Phrogs' Phinal Phlight

Didn’t see this coming, but I suppose it had to come one day: The last East Coast active duty CH-46E squadron rides into the sunset.

HMM-264’s youngest aircraft hit the fleet in September of 1970. It’s oldest in October of 1966. Between just those two aircraft, disregarding all others in the squadron, they have over 20, 660 hours flown.

Colonel Mark J. Desens, commanding officer of the 26th MEU and a CH-46 pilot since 1987, said the Marine Corps definitely got something right with the Sea Knight by continuing to maintain and upgrade the aircraft despite the fact that it was supposedly going to be replaced in the 90’s.

“They told me in flight school that I would probably only be flying the 46 for three years before the Osprey would replace it, and now here I am as the MEU commander, my 53s are taken away, and the 46, old and tired, carries the MEU,” he said.

A real piece of history; it just never quit. God bless ‘em all, and those who flew them.

Comments

  1. JV says:

    “1 June 1964

    Congress is investigating cost overruns in the Marines’ new combat assault helicopter. Sen. I.M. Loud noted that costs have increased 200%, and questions why the Corps cannot make do with the H3 series helo’s which are only 10 years old.

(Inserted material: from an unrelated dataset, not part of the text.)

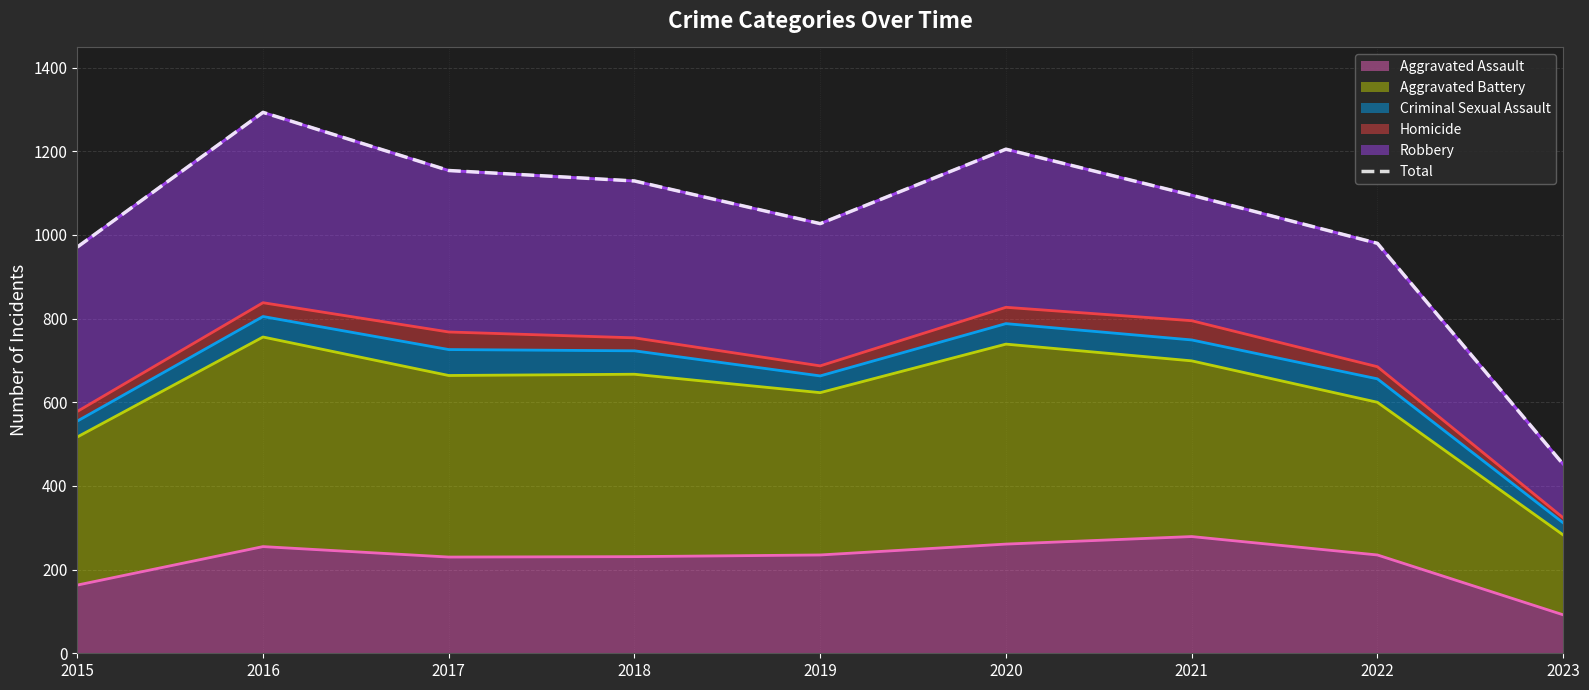

At which category does the chart reach its minimum across all series?

2023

    “This twin rotor system is not cost effective and will make the aircraft too big to land on our current remodeled WWII assault aircraft carriers. The lack of a cannon or an escorting platform will make it a sitting duck in a hot LZ”.

    If only Al Gore had invented the internet a few years earlier, I’m sure I could have found an article from back then similar to this.

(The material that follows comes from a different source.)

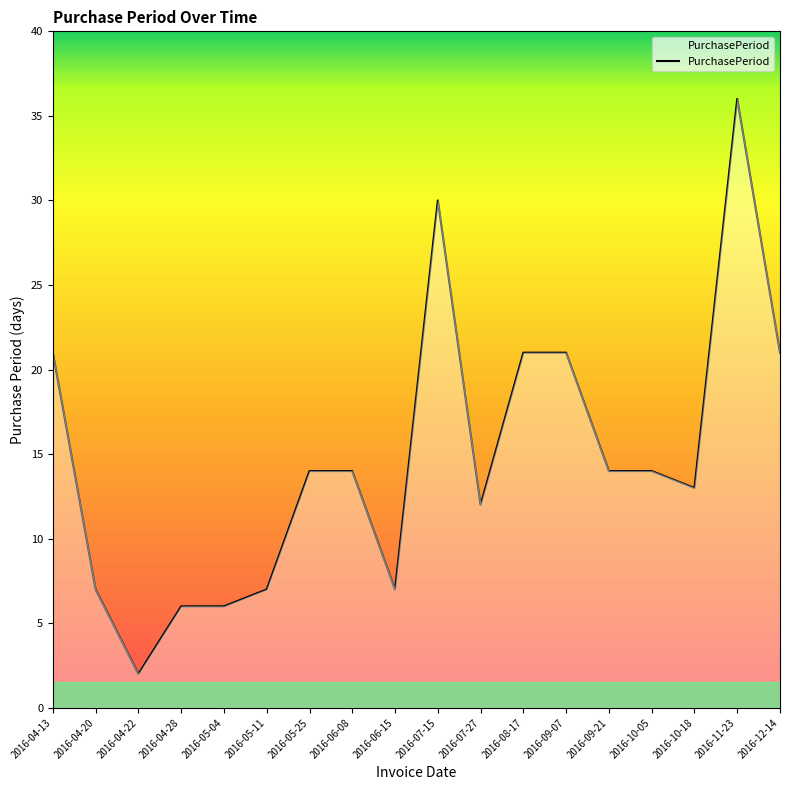

What position from the right is 2016-04-28?

15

    Good riddance to the old birds-they did their duty, but I won’t miss the hydraulic fluid in my lap.

  2. Wade Whitlock says:

    I was in HMM-264 at New River in 1966 and we were flying UH-34s. I went to Nam in March of 1967 to HMM-265. We had the new CH-46A.

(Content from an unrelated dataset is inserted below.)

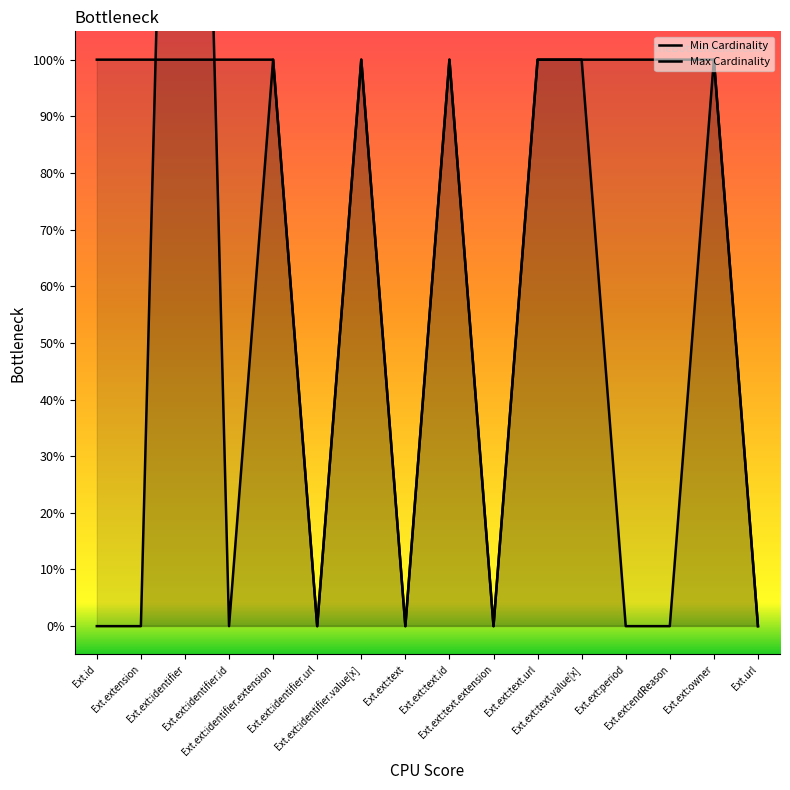

Count the Min Cardinality values in the range 0 to 1.

15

    Quite a change. No SAS timing, but we did have the APP valve up in the aft pylon and the flight control cabinet. Phrog is a new term to me, but it does match the frontal view.

    Be sorry to see it go.

  3. Bring_Back_the_1052s says:

    You can say a lot about a CH-46, but at least it doesn’t melt the flightdeck nonskid or crack SHF dome with its exhaust!

    When I was the CICO on IWO JIMA (the old one) I seem to recall that the embarked airwing had a 100nm range limitation on their CH-46s. I could be mistaken but hat memory sticks out.

    BTW HMM-264′s oldest aircraft is two months older than me!!!